El policía retirado dibujaba círculos con el pie por debajo de la mesa, pero mantenía el semblante sereno.

– Lo hicieron esos putos niños ricos, créeme. Ditlev Pram, Torsten Florin, el de la Bolsa y la chica que iba con ellos. Ese mierda de Bjarne Thøgersen seguramente también estaba en el ajo, sí, pero lo hicieron entre todos. También Kristian Wolf, el número seis. Y no murió precisamente de un ataque al corazón. Si quiere que le cuente mi teoría, lo quitaron de en medio los demás porque se echó para atrás. Fue un asesinato. Otro.

– Hasta donde sé yo, entonces Kristian Wolf murió de un disparo accidental, ¿no? El informe dice que se disparó en el muslo sin querer. Se desangró porque no había cazadores cerca.

– No me lo trago. Se lo cargaron.

– ¿Y en qué la basas tu teoría, entonces?

Assad se inclinó sobre la mesa e hizo desaparecer una pasta sin quitar la vista de Thomasen.

El anciano se encogió de hombros. Olfato de policía. Seguramente se estaría preguntando qué sabía un ayudante de esas cosas.

– Bueno, entonces ¿tienes algo que enseñarnos de los crímenes de Rørvig que no podamos encontrar en otra parte? -continuó Assad.

Klaes Thomasen le acercó la bandeja de pastas unos centímetros.

– Me temo que no.

– Entonces ¿quién? -insistió volviendo a alejar la bandeja-. ¿Quién puede ayudarnos, o sea? Si no lo averiguamos, el caso volverá al montón.
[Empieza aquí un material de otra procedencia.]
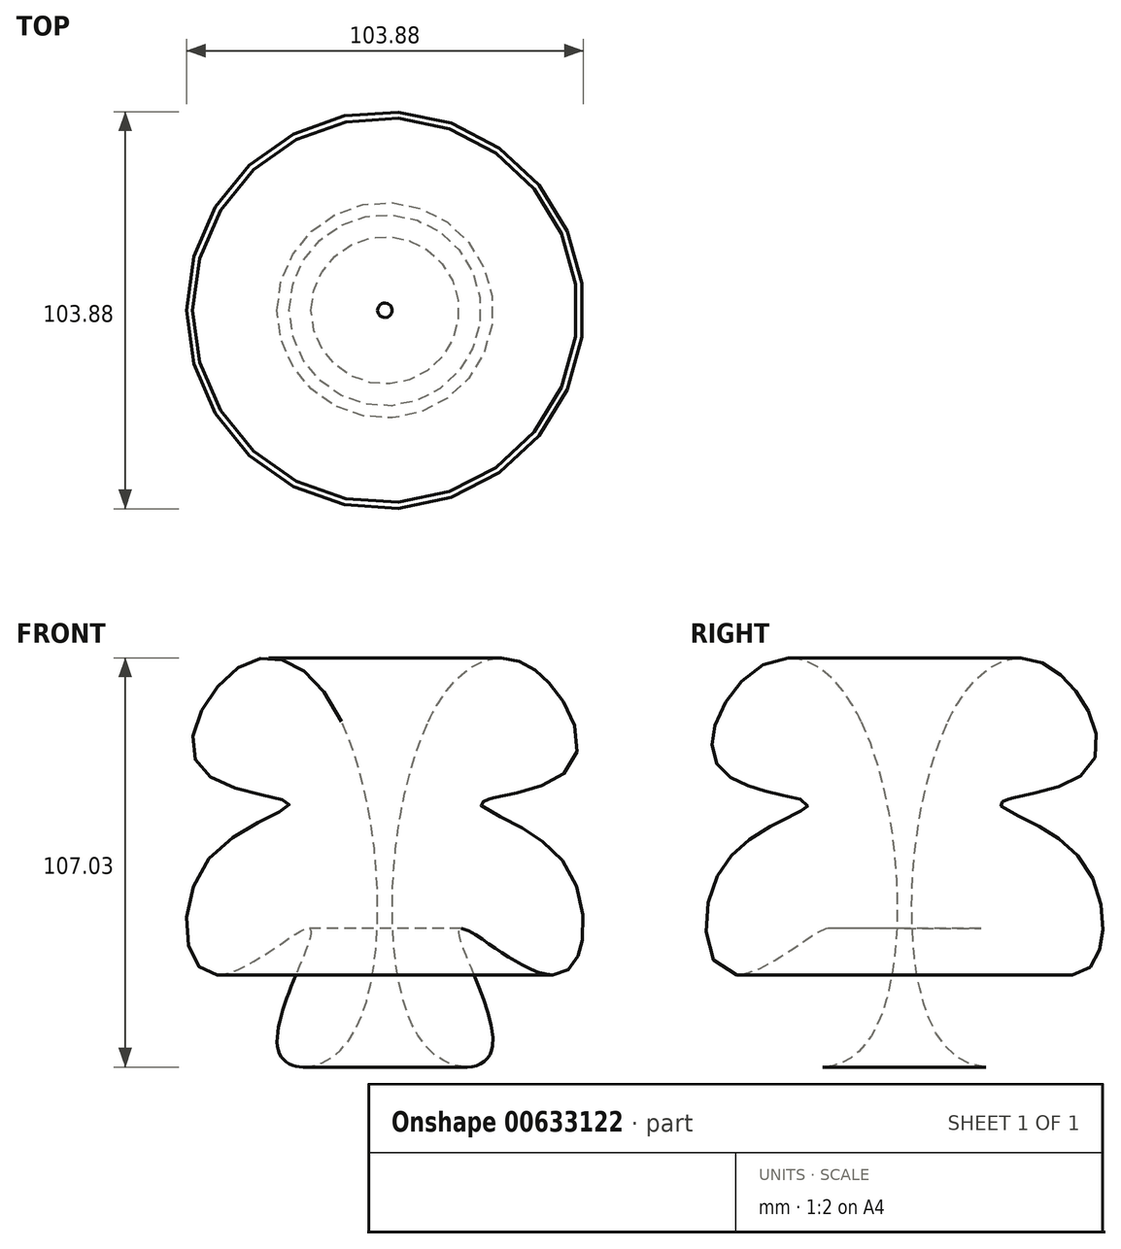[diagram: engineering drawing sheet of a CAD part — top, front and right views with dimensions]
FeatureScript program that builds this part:
annotation { "Feature Type Name" : "Feature", "Feature Type Description" : "" }
export const myFeature = defineFeature(function(context is Context, id is Id, definition is map)
    precondition{}
    {
        {
            var Q0;
            Q0=qCreatedBy(makeId("Top.planeOp"),FACE);
            var sketch = newSketch(context, id + "F0", { "sketchPlane" : qUnion([Q0])});
            skCircle(sketch, "E0", {"center": v(0, 0) * mm, "radius": 61.84 * mm});
            skSolve(sketch);
        }
        {
            var Q0;
            Q0=qCreatedBy(makeId("Front.planeOp"),FACE);
            var sketch = newSketch(context, id + "F1", { "sketchPlane" : qUnion([Q0])});
            skFitSpline(sketch, "E1", {"points": [v(-11.36, 34.28) * mm, v(-36.57, 49.36) * mm, v(-48.6, 22.44) * mm, v(-25.11, 12.89) * mm, v(-46.88, -2.77) * mm, v(-44.78, -31.98) * mm, v(-19.57, -19.95) * mm, v(-27.97, -51.46) * mm, v(-11.17, -51.27) * mm, v(-11.36, 34.28) * mm]});
            skSolve(sketch);
        }
        {
            var Q0;
            Q0=makeQuery(id+"F1.imprint","IMPRINT",FACE,{"disambiguationData":[TD([[makeQuery(id+"F1.imprint","IMPRINT",EDGE,{"derivedFrom":sQuery(id+"F1.wireOp",EDGE,"E1")}),1.0]])]});
            var Q1;
            Q1=sQuery(id+"F0.wireOp",EDGE,"E0");
            revolve(context, id + "F2", {"entities" : qUnion([Q0]), "axis" : qUnion([Q1]), "revolveType" : RevolveType.FULL});
        }
    });
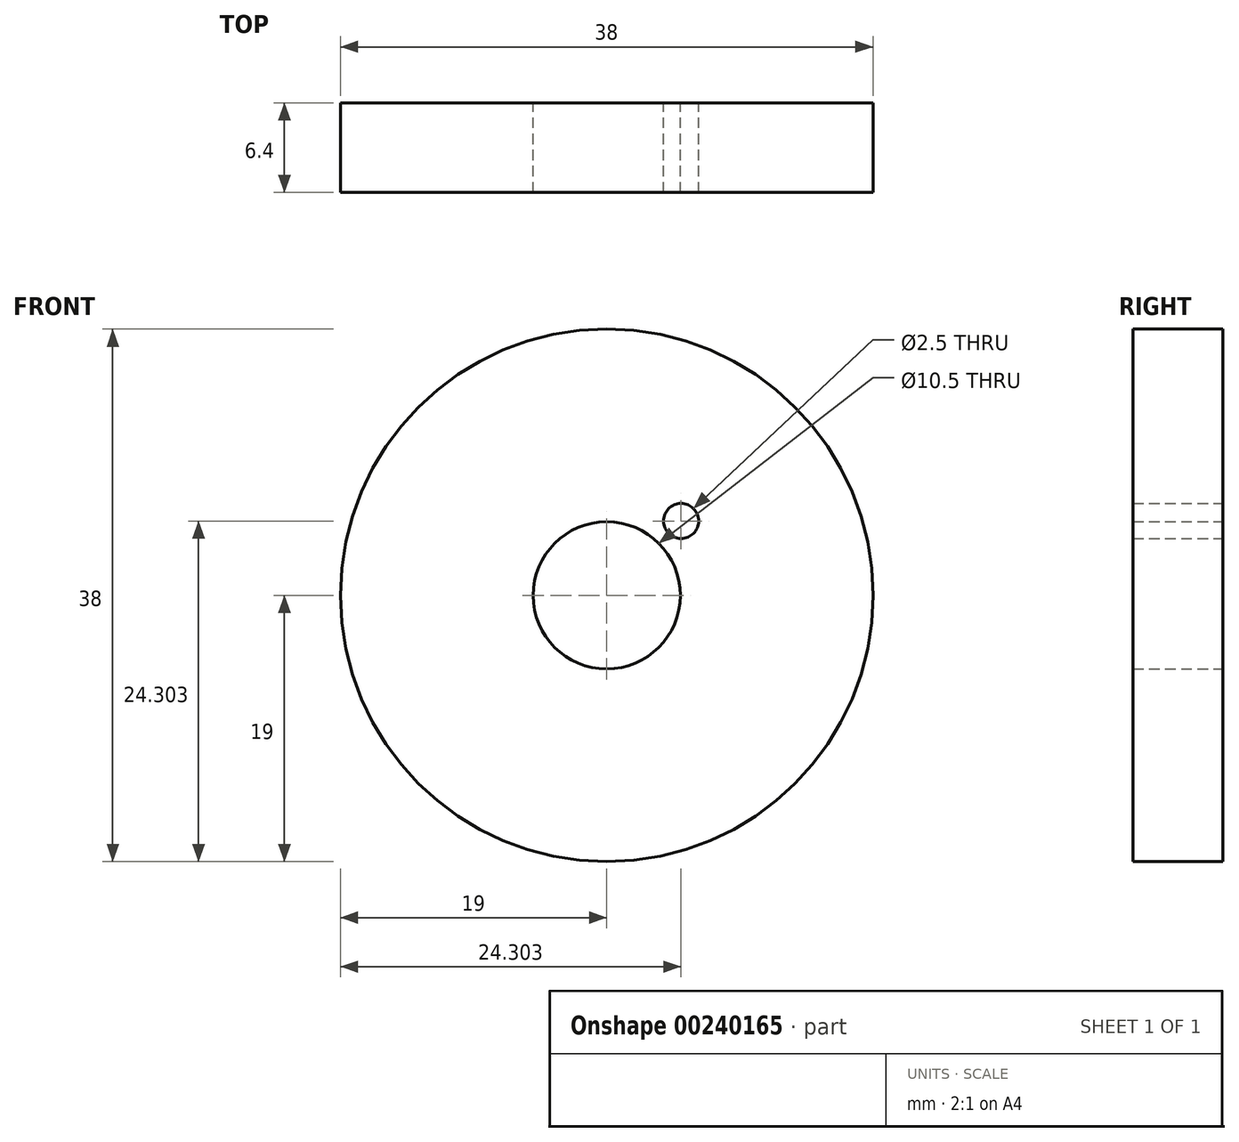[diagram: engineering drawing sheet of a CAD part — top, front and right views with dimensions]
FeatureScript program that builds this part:
annotation { "Feature Type Name" : "Feature", "Feature Type Description" : "" }
export const myFeature = defineFeature(function(context is Context, id is Id, definition is map)
    precondition{}
    {
        {
            var Q0;
            Q0=qCreatedBy(makeId("Front.planeOp"),FACE);
            var sketch = newSketch(context, id + "F0", { "sketchPlane" : qUnion([Q0])});
            skCircle(sketch, "E0", {"center": v(0, 0) * mm, "radius": 19 * mm});
            skSolve(sketch);
        }
        {
            var Q0;
            Q0=makeQuery(id+"F0.imprint","IMPRINT",FACE,{"disambiguationData":[TD([[makeQuery(id+"F0.imprint","IMPRINT",EDGE,{"derivedFrom":sQuery(id+"F0.wireOp",EDGE,"E0")}),1.0]])]});
            extrude(context, id + "F1", {"entities" : qUnion([Q0]), "depth" : 6.4 * mm});
        }
        {
            var Q0;
            Q0=qCreatedBy(makeId("Front.planeOp"),FACE);
            var sketch = newSketch(context, id + "F2", { "sketchPlane" : qUnion([Q0])});
            skLineSegment(sketch, "E1", {"start": v(0, 0) * mm, "end": v(18.26, 18.26) * mm, "construction": true});
            skCircle(sketch, "E2", {"center": v(0, 0) * mm, "radius": 7.5 * mm, "construction": true});
            skCircle(sketch, "E3", {"center": v(5.3, 5.3) * mm, "radius": 1.25 * mm});
            skSolve(sketch);
        }
        {
            var Q0;
            Q0 = qSketchRegion(id + "F2", true);
            extrude(context, id + "F3", {"entities" : qUnion([Q0]), "operationType" : NewBodyOperationType.REMOVE, "depth" : 25.4 * mm});
        }
        {
            var Q0;
            Q0=qCreatedBy(makeId("Front.planeOp"),FACE);
            var sketch = newSketch(context, id + "F4", { "sketchPlane" : qUnion([Q0])});
            skCircle(sketch, "E4", {"center": v(0, 0) * mm, "radius": 5.25 * mm});
            skSolve(sketch);
        }
        {
            var Q0;
            Q0 = qSketchRegion(id + "F4", true);
            extrude(context, id + "F5", {"entities" : qUnion([Q0]), "operationType" : NewBodyOperationType.REMOVE, "endBound" : BoundingType.THROUGH_ALL, "depth" : 25.4 * mm});
        }
    });
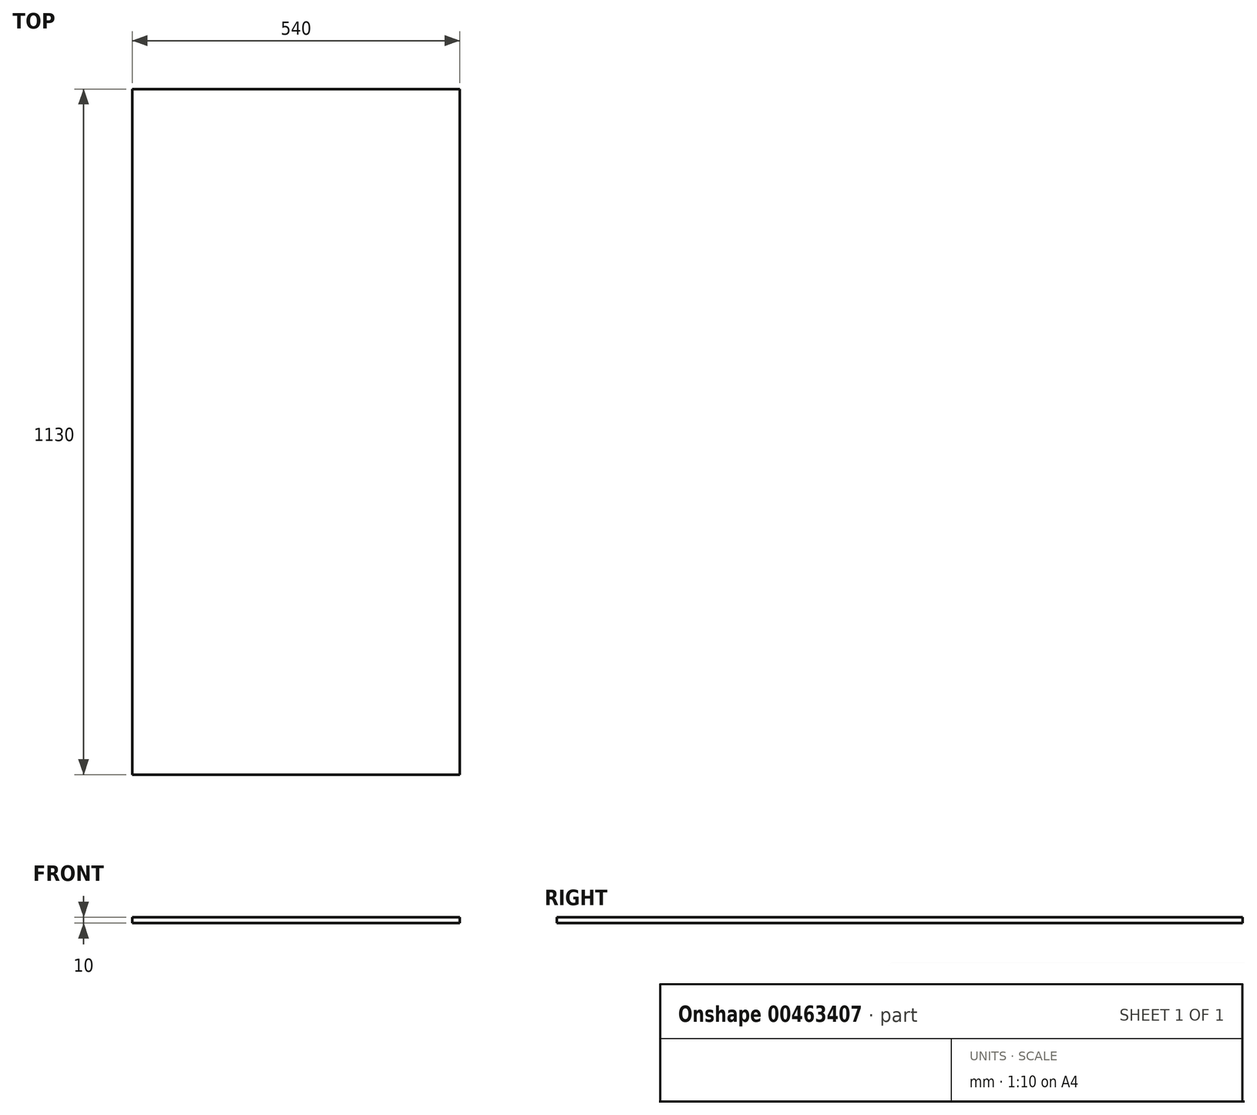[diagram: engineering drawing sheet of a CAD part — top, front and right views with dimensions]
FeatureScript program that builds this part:
annotation { "Feature Type Name" : "Feature", "Feature Type Description" : "" }
export const myFeature = defineFeature(function(context is Context, id is Id, definition is map)
    precondition{}
    {
        {
            var Q0;
            Q0=qCreatedBy(makeId("Front.planeOp"),FACE);
            var sketch = newSketch(context, id + "F0", { "sketchPlane" : qUnion([Q0])});
            skLineSegment(sketch, "E0.bottom", {"start": v(-275.66, -62.4) * mm, "end": v(264.34, -62.4) * mm});
            skLineSegment(sketch, "E0.top", {"start": v(-275.66, -72.4) * mm, "end": v(264.34, -72.4) * mm});
            skLineSegment(sketch, "E0.left", {"start": v(-275.66, -62.4) * mm, "end": v(-275.66, -72.4) * mm});
            skLineSegment(sketch, "E0.right", {"start": v(264.34, -62.4) * mm, "end": v(264.34, -72.4) * mm});
            skSolve(sketch);
        }
        {
            var Q0;
            Q0=makeQuery(id+"F0.imprint","IMPRINT",FACE,{"disambiguationData":[TD([[makeQuery(id+"F0.imprint","IMPRINT",EDGE,{"derivedFrom":sQuery(id+"F0.wireOp",EDGE,"E0.bottom")}),-1.0]])]});
            extrude(context, id + "F1", {"entities" : qUnion([Q0]), "oppositeDirection" : true, "depth" : 1130 * mm});
        }
    });
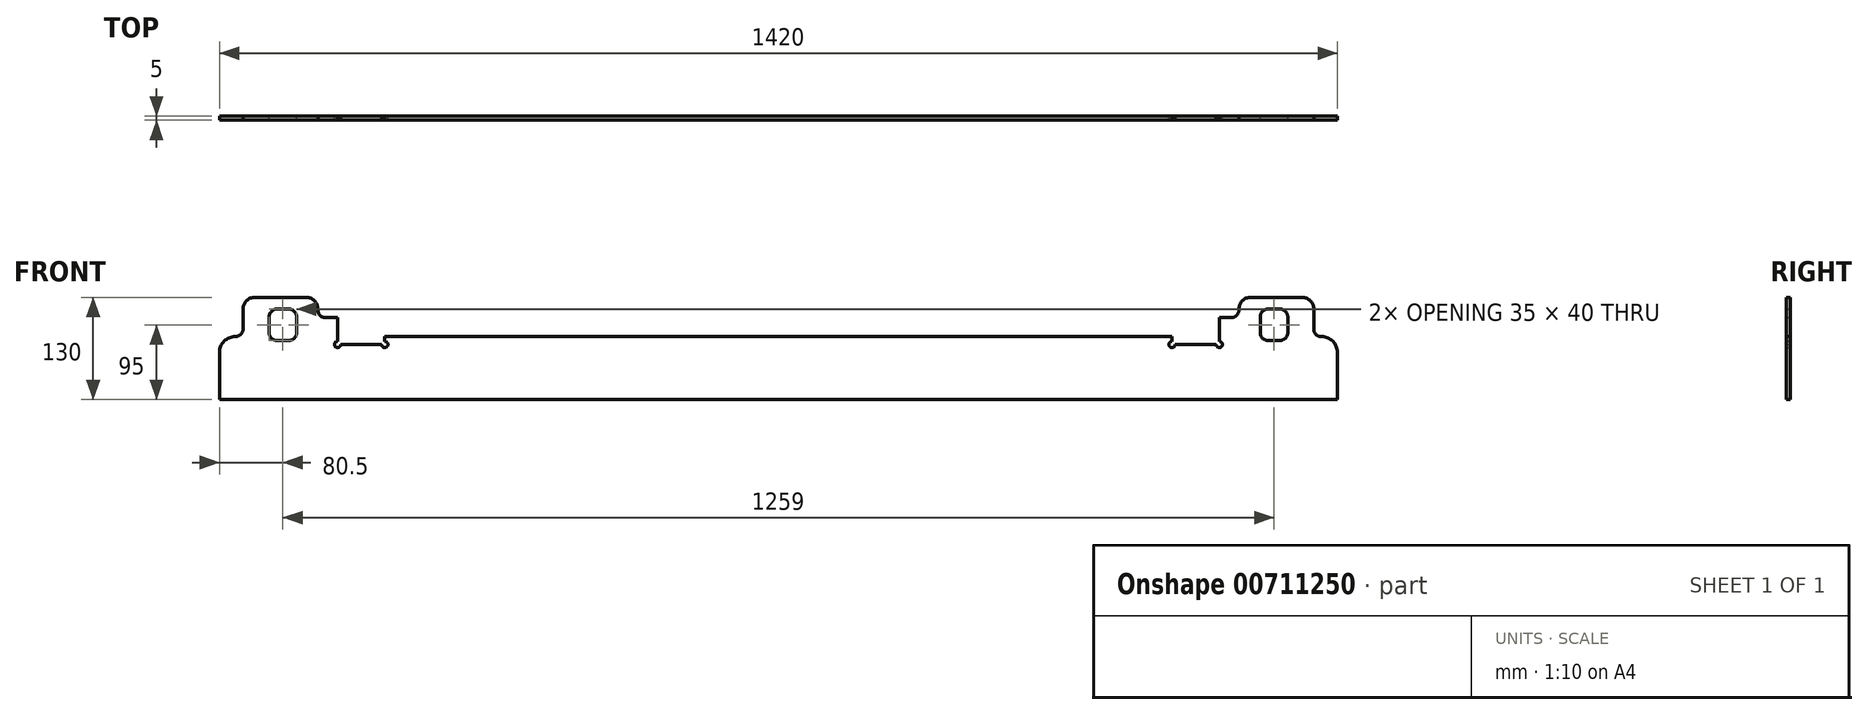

Un comentario de una autonomía sorprendente.

– Yo lo intentaría con la mujer de Henning, Martha Jørgensen. Probad con ella. Después de la muerte de sus hijos y el suicidio de su marido estuvo detrás de los responsables de la investigación durante meses. Probad con ella.

7

La bruma envolvía las vías del tren en una luz grisácea. Al otro lado de la telaraña de catenarias, hacía ya horas que se oía el rugido del motor de los furgones amarillos que entraban y salían de la terminal del correo. La gente se dirigía a sus puestos de trabajo y los trenes de cercanías que sacudían el hogar de Kimmie iban atestados a más no poder.